■ **PAGE EXCERPT**
Content starts
I have a few ideas as to why this is our current societal norm.

1. Politics is personal.

Your politics can reveal a lot about who you are. Expressing these (sometimes controversial) opinions may put you in a vulnerable position. It is possible for people to draw unfair conclusions from one viewpoint you hold. This fosters a fear of judgment when it comes to our political beliefs.

Regardless of where you lie on the spectrum of political belief, there is a world of assumption that goes along with any opinion. People have a growing concern that others won't hear them out based on one belief.

As if a single opinion could tell you all that you should know about someone. Do your political opinions reflect who you are as a person? Does it reflect your hobbies? Your past?

The question becomes "are your politics indicative enough of who you are as a person to warrant a complete judgment?"

Personally, I do not think you would even scratch the surface of who I am just from knowing my political identification.

2. People are impolite.

The politics themselves are not impolite. But many people who wield passionate, political opinion act impolite and rude when it comes to those who disagree.

The avoidance of this topic among friends, family, acquaintances and just in general, is out of a desire to 'keep the peace'. Many people have friends who disagree with them and even family who disagree with them. We justify our silence out of a desire to avoid unpleasant situations.
Content ends
■ **COLLECTED DATA**
Content starts
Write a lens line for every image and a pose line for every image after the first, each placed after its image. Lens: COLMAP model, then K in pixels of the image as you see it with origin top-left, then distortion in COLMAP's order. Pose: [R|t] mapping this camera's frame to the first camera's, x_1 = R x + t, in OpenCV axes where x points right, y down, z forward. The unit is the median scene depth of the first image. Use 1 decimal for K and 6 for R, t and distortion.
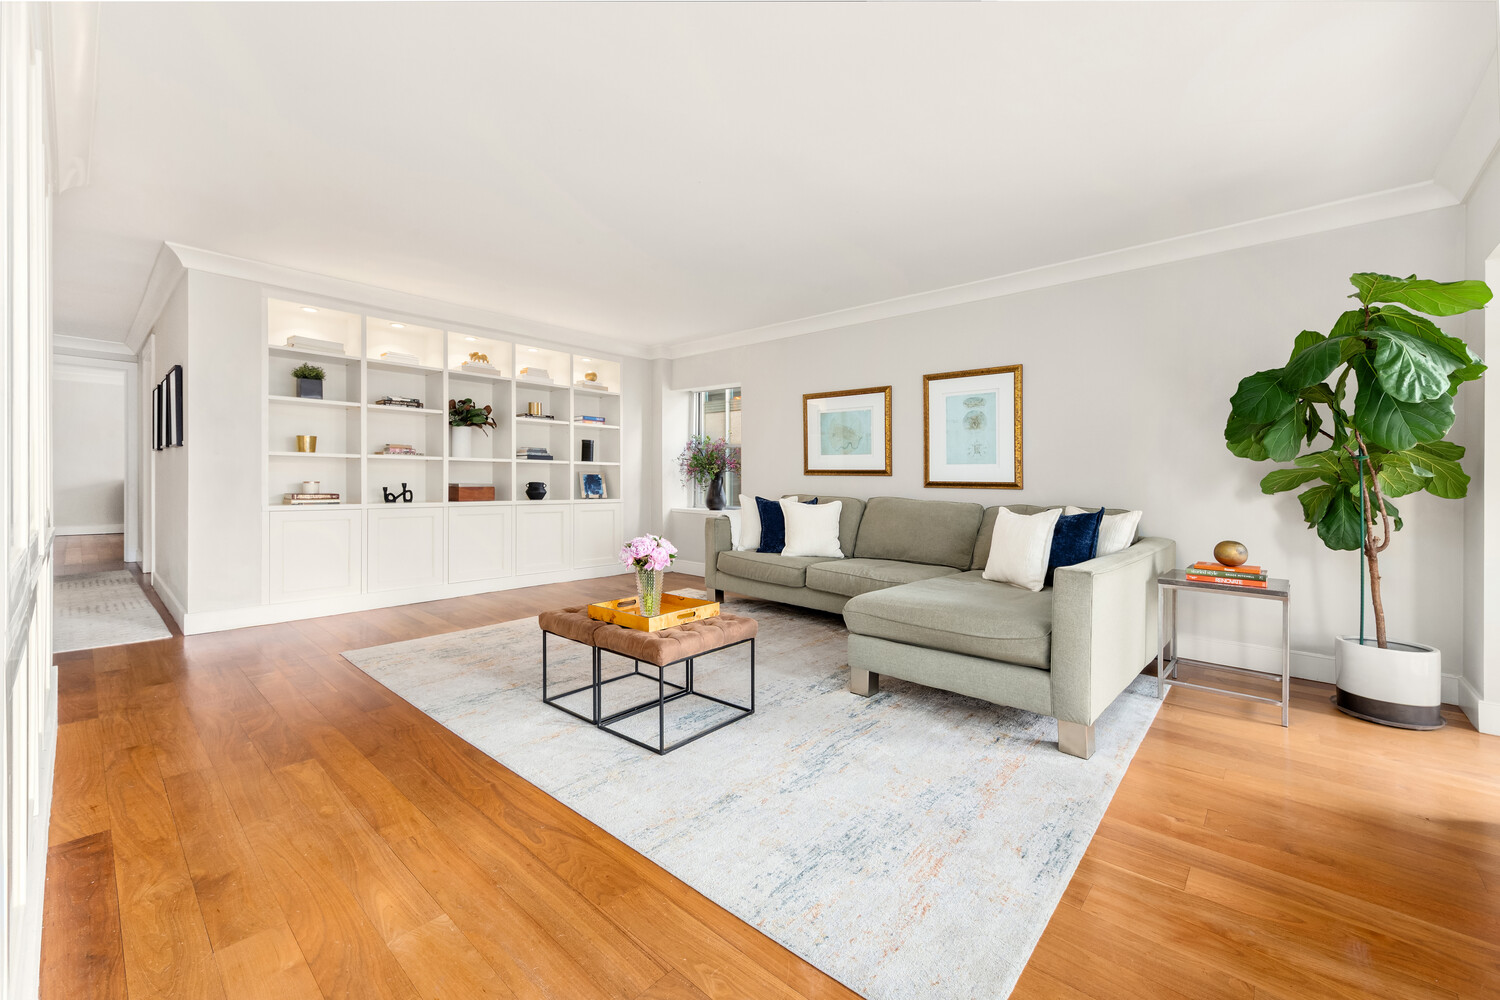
Content ends
■ **TASK INSTRUCTIONS**
In the passage on why people avoid political talk, take the part starting at "As if a single" and ending at "those who disagree." and rewrite it with "hobbies" changed to "friendships".

■ **EXERCISE OUTPUT**
As if a single opinion could tell you all that you should know about someone. Do your political opinions reflect who you are as a person? Does it reflect your friendships? Your past?

The question becomes "are your politics indicative enough of who you are as a person to warrant a complete judgment?"

Personally, I do not think you would even scratch the surface of who I am just from knowing my political identification.

2. People are impolite.

The politics themselves are not impolite. But many people who wield passionate, political opinion act impolite and rude when it comes to those who disagree.